Effect of Equivalence Ratio on Combustion Characteristics in a Hydrogen Direct-Injection SI Engine

Abstract

Gases such as hydrogen are regarded as promising alternative fuels for improving the energy efficiency and reducing the greenhouse gas emissions of conventional internal combustion engines. Hydrogen spark-ignition (SI) engines based on direct injection (DI) promise significant advantages in terms of thermal efficiency and power output, as well as a means of overcoming problems related to knocking, backfiring, and pre-ignition. A better understanding of the effect of the hydrogen jet on the concentration distribution and mixing process in a DISI engine should provide new and useful insights into combustion optimization. The objective of the present work is to gain a deeper comprehension of the characteristics of late-injection hydrogen combustion.

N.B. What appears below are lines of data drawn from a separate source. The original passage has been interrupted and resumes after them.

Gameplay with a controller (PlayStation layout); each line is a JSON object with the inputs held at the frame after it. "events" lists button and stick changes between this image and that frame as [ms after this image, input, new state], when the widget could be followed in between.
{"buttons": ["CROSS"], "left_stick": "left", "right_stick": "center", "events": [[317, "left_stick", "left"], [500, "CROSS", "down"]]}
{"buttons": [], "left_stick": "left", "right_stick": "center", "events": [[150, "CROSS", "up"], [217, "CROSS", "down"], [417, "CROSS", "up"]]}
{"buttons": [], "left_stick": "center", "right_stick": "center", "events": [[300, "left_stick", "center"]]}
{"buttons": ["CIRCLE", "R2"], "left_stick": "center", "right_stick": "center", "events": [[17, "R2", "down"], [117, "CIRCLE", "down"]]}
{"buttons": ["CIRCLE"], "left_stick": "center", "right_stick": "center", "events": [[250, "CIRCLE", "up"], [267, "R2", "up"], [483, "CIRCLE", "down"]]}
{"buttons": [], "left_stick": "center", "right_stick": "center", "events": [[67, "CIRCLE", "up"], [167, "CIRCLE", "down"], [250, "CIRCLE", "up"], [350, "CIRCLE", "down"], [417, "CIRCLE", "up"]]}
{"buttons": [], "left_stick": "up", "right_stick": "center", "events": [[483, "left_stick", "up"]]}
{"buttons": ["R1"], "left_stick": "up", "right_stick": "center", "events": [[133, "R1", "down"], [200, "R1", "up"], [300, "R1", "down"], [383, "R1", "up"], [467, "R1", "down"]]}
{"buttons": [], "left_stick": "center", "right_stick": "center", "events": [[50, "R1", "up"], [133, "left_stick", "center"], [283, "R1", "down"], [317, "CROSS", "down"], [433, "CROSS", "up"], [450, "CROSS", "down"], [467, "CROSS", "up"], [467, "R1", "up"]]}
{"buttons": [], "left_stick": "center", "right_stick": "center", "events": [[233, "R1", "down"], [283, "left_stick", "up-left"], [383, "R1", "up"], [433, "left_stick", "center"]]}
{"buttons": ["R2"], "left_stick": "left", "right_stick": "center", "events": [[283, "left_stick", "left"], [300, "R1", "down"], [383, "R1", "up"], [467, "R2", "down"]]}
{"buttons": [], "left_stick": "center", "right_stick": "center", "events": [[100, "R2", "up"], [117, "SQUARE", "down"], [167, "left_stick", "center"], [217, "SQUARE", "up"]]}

An experimental combustion setup is applied to a fired, jet-guided DISI engine operated at 600 rpm in tail ignition (TI) injection mode. A high-speed camera, synchronized with the spark, is focused on a field of view with a diameter of 52 mm through a window at the bottom of the piston crown. A series of single-shot images, captured in different intervals, is used to study the time evolution of the flame distribution. Variations of the equivalence ratio at tail ignition mode combustion are found to impact the development of the early flame, as well as the flame propagation.